Executive Viewpoint

Disruptions force us to adapt to new conditions. When we produce a technical achievement that gives operators a unique advantage, we are delivering a disruptive technology.

To remain competitive—to create whole new planes of competition—we need disruption. It is rarely generated from inside: the most effective disruptive technologies are those we import. To disrupt the evolution of technologies, we must recruit personnel who have spent their professional lives in other industries. A healthy mix of insiders and outsiders stimulates development along new paths. The outsiders can supply edgy thinking, while the insiders provide the design criteria needed to safely and efficiently withstand field conditions over long periods of time.

Our industry must question its habit of regarding steady, measurable progress as sufficient in terms of advancing solutions for our customers and holding market share. Existing products and processes are tweaked every day to ensure they will perform reliably in increasingly complex situations, and while this is currently the mainstay, it is becoming necessary but insufficient for long-term solutions.

For example, the initial response to deepwater exploration and the rapid expansion of shale production was a default re-engineering of proven technologies; extending temperature and pressure ranges, adjusting mechanical properties and generally making things bigger, heavier and more powerful. However, building on precedent has inherent limits. It can chain innovative thinkers to the technical heritage within their companies.

The smooth-running world of incremental improvement needs a tectonic shake now and then, and new conditions imposed by new discoveries usually form the epicenter of a disruptive technology.

Less is more. The miniaturization insights we can gain from MP3 circuitry are valuable, but the standard electronics used in today’s consumer devices are no match for the violent forces that our downhole tools encounter every day. Keeping these forces in mind, we developed downsized electronics that feature radically different performance in extreme environments. For example, the miniaturized circuitry provides enhanced data acquisition capabilities in temperatures up to 445°F (230°C) while surviving over 10 g vibration forces and maintaining hermeticity to tens of thousands of PSI. As a result, the tools are more robust and quality of data is higher when compared with conventional equipment.

Sometimes a disruptive technology targets a revered technical tradition. The industry has been cementing casing in place for nearly a century, and the variety of slurries available is almost limitless.
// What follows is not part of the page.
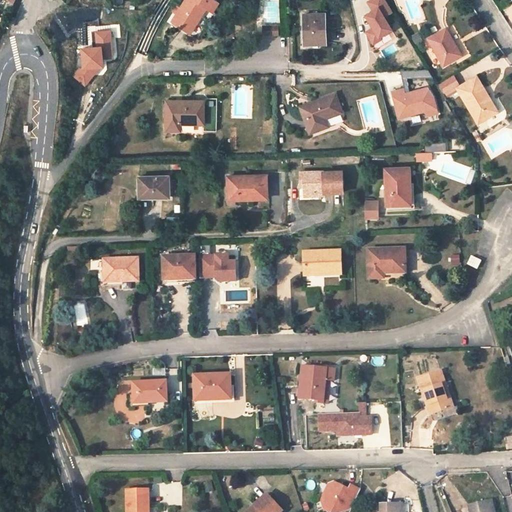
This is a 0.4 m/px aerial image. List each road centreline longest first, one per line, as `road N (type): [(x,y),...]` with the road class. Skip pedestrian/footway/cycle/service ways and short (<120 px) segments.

Although cement delivery methods are increasingly sophisticated, the basic material components of most cement jobs have remained much the same.

The use of composite materials to build passenger jets influenced a change in cement design, resulting in a strong polymeric cement that contains no particulates, does not react with water, provides superior flexibility when subjected to stresses and exhibits a low viscosity that allows it to place a competent seal in the tiniest fissures. Right now, the cost of such a system is higher than that of conventional cement, so adoption will take time. However, when the performance data proves that well life cycles can be extended, and that intervention costs will decrease dramatically, operators may welcome the so-called disruption.

The wells speak. Fiber optic measuring systems can help us understand completions and production in ways never anticipated. Distributed acoustic sensing (DAS), technology developed in telecom, takes advantage of the response of optical fibers to sound waves. DAS allows us to redefine the oilfield adage that “the well talks to you.” We are now able to listen to induced and naturally occurring events, such as perforations, stimulations and flows. The fiber optic line creates a spatial resolution of sound meter-by-meter, extending along the depth of the well or pipeline. Soon, it will be possible to integrate, visualize and analyze numerous operations and activities in real time, developing and extending the life of the well.

Drilling break. We have been drilling, i.e. digging, holes in the ground to extract water, hydrocarbons and other necessities for millennia. The act of drilling, grinding and pounding adds energy to the rock until the molecules are forced to disassemble.

A potentially disruptive technology, the laser, is being investigated as a rock disassembly tool, too. Lab tests demonstrate that a small laser can quickly create uniform holes, up to 2 inches in diameter, with no taper, all the way through 4 feet of sandstone block. The action of the laser is highly controllable, and the light can cut through steel and concrete with ease. It may be awhile, if at all, before a laser can replace a bit on a BHA, but it is not hard to imagine using lasers instead of ordinance for perforations.

Disruptive technologies change performance standards. They launch new paradigms. They grow out of open-minded surveillance of many industries. They depend on fresh perspectives, while meeting all the requirements for safety, sustainability and efficiency. They are intentional, and the intention is to give operators unique advantages and better performance than ever imagined.